Alber Elbaz: This fashion designer knew the secret to specs: balance. For him, that meant rectangular lenses and hefty glass arms to counter his full face.
Orville Redenbacher: The popcorn king proved it’s poppycock that you need to vary your look. He traded on his printed bow-ties and suspenders, silver wavy locks and black glasses.
Influential men: Back to basics
Bill Gates: He is one of the world’s most wealthy philanthropists who used to wear a pair of rimless eyeglasses. Now, he wears acrylic rectangular frames of black or tortoiseshell.
Steve Jobs: The late tech guru created clever, sleek computers starting in 1976. But like Gates, he rarely deviated from an uninventive uniform: his black mock turtlenecks, jeans and rimless oval glasses.
Malcolm X: The ‘50s and ‘60s civil rights activist also wore browline eyeglasses, seen again more recently on popular TV shows.
Eyeglasses that make the man
Colonel Sanders: Since the fast-food chain opened in 1952, this frontman’s black-temple/clear-bottomed square glasses have been as omnipresent as his western bow tie and goatee.
Clark Kent: This superhero’s disguise was the ultimate square: suits, ties and black full-rimmed rectangular glasses. Somehow the local archvillains and spectators became blind to his chiseled chin and physique.
Albert Einstein: The German-born physicist and Nobel Prize winner was best known for his massive mind and unkempt mane, but the genius also wore clear round plastic frames that hung low, as if he couldn’t be bothered to get them fitted.
Stephen Colbert: This host so consistently wore wireless frames that he announced in a social media post his switch to square glasses in 2016.
Ed Sheeran: The English singer-songwriter skews intellectual, thanks to his shaggy red hair and the shape of his glasses — mostly round-bottomed, sometimes rectangular, almost always dark, skinny acrylic rims.
Wire-frame guys
Franz Schubert: The early 19th century Viennese classical composer of religious masses wore mini oval wire-rims.
Elvis Presley: The rocker had fans all shook up starting in the ‘50s, but later his burning love was for gold-rimmed double-bridge aviators and studded white jumpsuits.
Jerry Garcia: While the singer-songwriter is forever linked to trippy tie-dye, he actually wore plain baggy black T-shirts and wire aviator glasses.
Monocles and more
Alfred, Lord Tennyson: A 19th-century poet with a wealthy pedigree? Then of course, a monocle would be the perfect accessory.

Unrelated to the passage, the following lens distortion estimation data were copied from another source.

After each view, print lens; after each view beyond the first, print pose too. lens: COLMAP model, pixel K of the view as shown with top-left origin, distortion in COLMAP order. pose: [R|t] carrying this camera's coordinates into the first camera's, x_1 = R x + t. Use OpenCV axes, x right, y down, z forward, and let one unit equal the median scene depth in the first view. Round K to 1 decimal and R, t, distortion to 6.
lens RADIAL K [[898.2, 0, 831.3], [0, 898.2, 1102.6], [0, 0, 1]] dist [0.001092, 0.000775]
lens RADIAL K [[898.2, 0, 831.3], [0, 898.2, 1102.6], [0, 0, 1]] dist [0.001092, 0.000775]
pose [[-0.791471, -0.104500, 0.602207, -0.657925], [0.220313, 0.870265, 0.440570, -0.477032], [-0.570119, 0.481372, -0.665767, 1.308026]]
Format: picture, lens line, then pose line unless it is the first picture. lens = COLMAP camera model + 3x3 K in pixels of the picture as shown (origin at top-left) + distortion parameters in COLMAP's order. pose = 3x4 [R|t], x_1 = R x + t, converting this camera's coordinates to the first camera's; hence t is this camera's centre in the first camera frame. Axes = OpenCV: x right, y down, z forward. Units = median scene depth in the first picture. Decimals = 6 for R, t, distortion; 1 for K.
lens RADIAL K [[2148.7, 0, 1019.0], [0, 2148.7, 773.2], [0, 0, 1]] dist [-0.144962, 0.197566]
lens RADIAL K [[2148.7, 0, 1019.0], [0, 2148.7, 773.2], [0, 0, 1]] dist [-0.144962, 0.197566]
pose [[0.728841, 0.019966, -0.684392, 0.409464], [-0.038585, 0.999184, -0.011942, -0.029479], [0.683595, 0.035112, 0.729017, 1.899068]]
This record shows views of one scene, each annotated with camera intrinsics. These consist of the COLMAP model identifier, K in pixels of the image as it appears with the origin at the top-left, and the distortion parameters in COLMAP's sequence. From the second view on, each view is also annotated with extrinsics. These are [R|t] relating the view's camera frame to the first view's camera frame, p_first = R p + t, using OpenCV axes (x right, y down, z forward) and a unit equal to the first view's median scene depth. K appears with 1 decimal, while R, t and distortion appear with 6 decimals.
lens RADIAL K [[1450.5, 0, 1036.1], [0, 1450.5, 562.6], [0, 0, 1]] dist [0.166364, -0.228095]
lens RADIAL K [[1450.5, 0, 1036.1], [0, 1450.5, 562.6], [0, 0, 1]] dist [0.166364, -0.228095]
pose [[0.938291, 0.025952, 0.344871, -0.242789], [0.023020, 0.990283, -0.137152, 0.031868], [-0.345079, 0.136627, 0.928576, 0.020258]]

Eustace Tilley: The fictional aristocrat has continued to resurface in the 90+ years since, with his monocle, high collar and even higher top hat — no matter what the news cycle delivers.
Mr. Peanut: It could drive you nuts wondering why a shell of a character dons one lens, a top hat and tie yet lets his suit jacket expose his belly.
Lord Peter Wimsey: Since 1923, author Dorothy L. Sayers’ top sleuth — considered the first British gentleman detective — always has behaved appropriately, no matter how dastardly the crimes he solved. He’s since appeared in a film and TV series.
The Penguin: As a rich comic-strip villain introduced in 1941, he’s one-eye-glassed.
Sir Patrick Moore: A single lens added to his Renaissance man aura and served as a reminder of his noble pedigree, as Sir Patrick Alfred Caldwell-Moore. Despite his death in 2012, we remain starry-eyed.